An imbalanced RCT dataset
Imagine the below setup:
- We want to conduct a RCT experiment for uplift modeling and the treatment \(T\) is awarding students with scholarships
- The student in the treatment group would be awarded with scholarships
- Y is students’ future job salary
- The experiment is totally random, while for some reason we found that students in the treatment group has slightly higher GPA in general. In other words, using GPA as a feature would tip us which group the users is in.
Two common questions would be raised regarding this dataset
- If we still treat the dataset as the dataset collected from RCT, will the trained model be biased?
- Should we still include the GPA as the feature while it would sort of tell us which group the student is
For the first question, the model would not be biased due to the GPA imbalance IF we assume the ignorability assumption holds which is a valid assumption with the RCT setup. The randomness ensures there is no confounding protects our causal estimation.
For the second question, the answer is yes, we should include the GPA feature for better outcome prediction and preventing missing any confounding factors. By conditioning on GPA, the model is able to compare the treatment effects among users with same GPA.
Dropout students
Now let’s add more constraints. Suppose that if a student has lower GPA, he would have higher chance to drop the school and being removed from the dataset, is the dataset still valid?
In this case, the dataset is no longer fully valid.
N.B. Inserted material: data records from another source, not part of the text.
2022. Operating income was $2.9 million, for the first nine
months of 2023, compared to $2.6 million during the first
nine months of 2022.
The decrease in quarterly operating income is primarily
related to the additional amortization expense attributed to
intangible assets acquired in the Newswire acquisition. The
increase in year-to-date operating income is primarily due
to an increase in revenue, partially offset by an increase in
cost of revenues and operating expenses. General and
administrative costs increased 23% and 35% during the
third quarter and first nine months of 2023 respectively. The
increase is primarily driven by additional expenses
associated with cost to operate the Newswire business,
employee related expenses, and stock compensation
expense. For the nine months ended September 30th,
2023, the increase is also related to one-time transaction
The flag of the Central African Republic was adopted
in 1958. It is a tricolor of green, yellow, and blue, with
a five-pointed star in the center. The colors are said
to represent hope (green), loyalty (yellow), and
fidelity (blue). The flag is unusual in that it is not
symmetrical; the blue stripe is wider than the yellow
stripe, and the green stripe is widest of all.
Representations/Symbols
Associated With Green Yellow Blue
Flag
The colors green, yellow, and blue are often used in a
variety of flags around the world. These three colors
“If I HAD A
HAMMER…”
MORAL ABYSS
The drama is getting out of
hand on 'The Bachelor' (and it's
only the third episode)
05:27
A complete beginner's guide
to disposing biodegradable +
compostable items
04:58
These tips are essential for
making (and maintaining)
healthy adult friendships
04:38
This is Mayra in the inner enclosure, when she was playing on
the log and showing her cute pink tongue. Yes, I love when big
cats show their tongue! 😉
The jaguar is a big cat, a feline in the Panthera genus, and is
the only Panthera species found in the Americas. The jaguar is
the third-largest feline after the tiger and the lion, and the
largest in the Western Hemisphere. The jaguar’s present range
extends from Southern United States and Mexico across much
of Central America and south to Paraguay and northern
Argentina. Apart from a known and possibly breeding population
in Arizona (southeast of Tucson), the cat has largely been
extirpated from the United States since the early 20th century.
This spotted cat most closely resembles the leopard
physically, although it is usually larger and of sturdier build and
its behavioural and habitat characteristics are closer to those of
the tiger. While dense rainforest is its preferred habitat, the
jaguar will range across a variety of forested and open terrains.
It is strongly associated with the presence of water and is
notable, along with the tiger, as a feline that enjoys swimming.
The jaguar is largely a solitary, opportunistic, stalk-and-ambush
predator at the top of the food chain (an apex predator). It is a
The reason is that the missing is not fully random.
Treatment predictive features
Imagine a scenario that we trained a causal model with a dataset and the model’s performance is good. However, when we do the t-Test on the features, we find some features are imbalanced among different treatment groups. That is, when we compare feature \(x\) distribution between the treatment and control group, we see the p-value is lower than a threshold say 0.05.
We are tempted to think that:
- The feature causes the data leakage through signals of the treatment groups
- The signals are picked up by the model
- The model has a deceptive good performance
- Therefore, we should scan through the features and remove the features that leak the signals
Why it’s possible to see the imbalance
- The RCT setup ensures independence, not equal distribution. The setup only ensures the probabilistic balance, and it’s possible that the finite samples are unbalanced. (For flipping a fair coin 100 times, and we might get 53 heads and 47 tails.)
- When we are scanning through the features and do t-test, we would encounter multiple testing issues. If we have 1000 features and use 0.05 as significance level, we would expect ~50 features to be significantly different even if the assignment is random.
- Here we check one feature at a time, and it’s a marginal balance check up. It’s possible that we see marginal imbalance but if we check the joint distribution together with other features we would see the imbalance is gone.
If we don’t have domain knowledge or a strong reason, we should not remove these features. As a side note, if they are confounding factors, we would need to condition on them to hold the ignorability assumption.
What should we do instead
For model training, use more robust approaches. For example, use honesty tree in the causal forest training.
For sanity check, we could train a simple propensity model separately using the same set of features. If this model performs extremely well, our model would have higher risk of data leakage.